Problems to solve:
a - Give every CSV file name that the data cleaning notebook assigns to an export variable.
b - Pick up the data cleaning notebook from its final line of code and carry it forward.

Excerpt to read:
■ ■ ■ ■ ■
# Data cleaning

This code is specically desgined to clean the data provided by CapGemini for the Capstone Project 2025

## Libraries import

In [1]:
import pandas as pd
import polars as pl

## Global variables

In [14]:
PATH_DENSITY_REPORT       = 'DensityReports_500k.xlsx'
PATH_HISTORICAL_INCIDENTS = 'HistoricalIncidents.xlsx'
PATH_PRODUCT_ATTRIBUTES   = 'ProductAttributes.xlsx'
PATH_SUPPLIER_SCORECARD   = 'SupplierScorecard.xlsx'

EXPORT_DENSITY_REPORT       = 'density_report.csv'
EXPORT_HISTORICAL_INCIDENTS = 'historical_incidents.csv'
EXPORT_PRODUCT_ATTRIBUTES   = 'product_attributes.csv'
EXPORT_SUPPLIER_SCORECARD   = 'supplier_scorecard.csv'

## Execution

### 1. Density Report

In [3]:
# Read excel file of density report
df_density_report = pl.from_pandas(pd.read_excel(PATH_DENSITY_REPORT))

# Suppliers' strings corrections
corrections = {
    "SuplierA": "SupplierA",
    "SuplierB": "SupplierB",
    "SuplierC": "SupplierC"
}

df_density_report = df_density_report.with_columns([
    pl.col("SupplierName").replace(corrections).alias("SupplierName")
])

# Replace incorrect unit values to null
df_density_report = df_density_report.with_columns([
    pl.when(
        (pl.col("ProposedUnitsPerCarton") <= -5) | (pl.col("ProposedUnitsPerCarton") >= 50)
    )
    .then(None)
    .otherwise(pl.col("ProposedUnitsPerCarton"))
■ ■ ■ ■ ■
Data:
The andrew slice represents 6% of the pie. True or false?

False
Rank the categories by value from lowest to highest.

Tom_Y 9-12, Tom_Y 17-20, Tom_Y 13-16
■ ■ ■ ■ ■
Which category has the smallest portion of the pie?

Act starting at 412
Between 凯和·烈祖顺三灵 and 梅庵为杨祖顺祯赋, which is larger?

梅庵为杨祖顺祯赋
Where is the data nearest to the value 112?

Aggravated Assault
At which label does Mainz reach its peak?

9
■ ■ ■ ■ ■
Outputs by task:
a -
density_report.csv
historical_incidents.csv
product_attributes.csv
supplier_scorecard.csv

b -
    .alias("ProposedUnitsPerCarton")
])

# Replace the "Unknown" values to null
df_density_report = df_density_report.with_columns([
    pl.when(pl.col("ProposedFoldingMethod") == "Unknown")
    .then(None)
    .otherwise(pl.col("ProposedFoldingMethod"))
    .alias("ProposedFoldingMethod")
])

# Drop the last column which has the same value on all the records
df_density_report = df_density_report.drop("DataLabeled")

### 2. Historical Incidents

There is no need to clean this dataset

In [10]:
# Read excel file of historical incidents
df_historical_incidents = pl.from_pandas(pd.read_excel(PATH_HISTORICAL_INCIDENTS))

### 3. Product Attributes

There is no need to clean this dataset

In [12]:
# Read excel file of product attributes
df_product_attributes = pl.from_pandas(pd.read_excel(PATH_PRODUCT_ATTRIBUTES))

### 4. Supplier Scorecard

In [16]:
# Read excel file of supplier scorecard
df_supplier_scorecard = pl.from_pandas(pd.read_excel(PATH_SUPPLIER_SCORECARD))

## Export

In [17]:
df_density_report.write_csv(EXPORT_DENSITY_REPORT, separator=";")
df_historical_incidents.write_csv(EXPORT_HISTORICAL_INCIDENTS, separator=";")
df_product_attributes.write_csv(EXPORT_PRODUCT_ATTRIBUTES, separator=";")
df_supplier_scorecard.write_csv(EXPORT_SUPPLIER_SCORECARD, separator=";")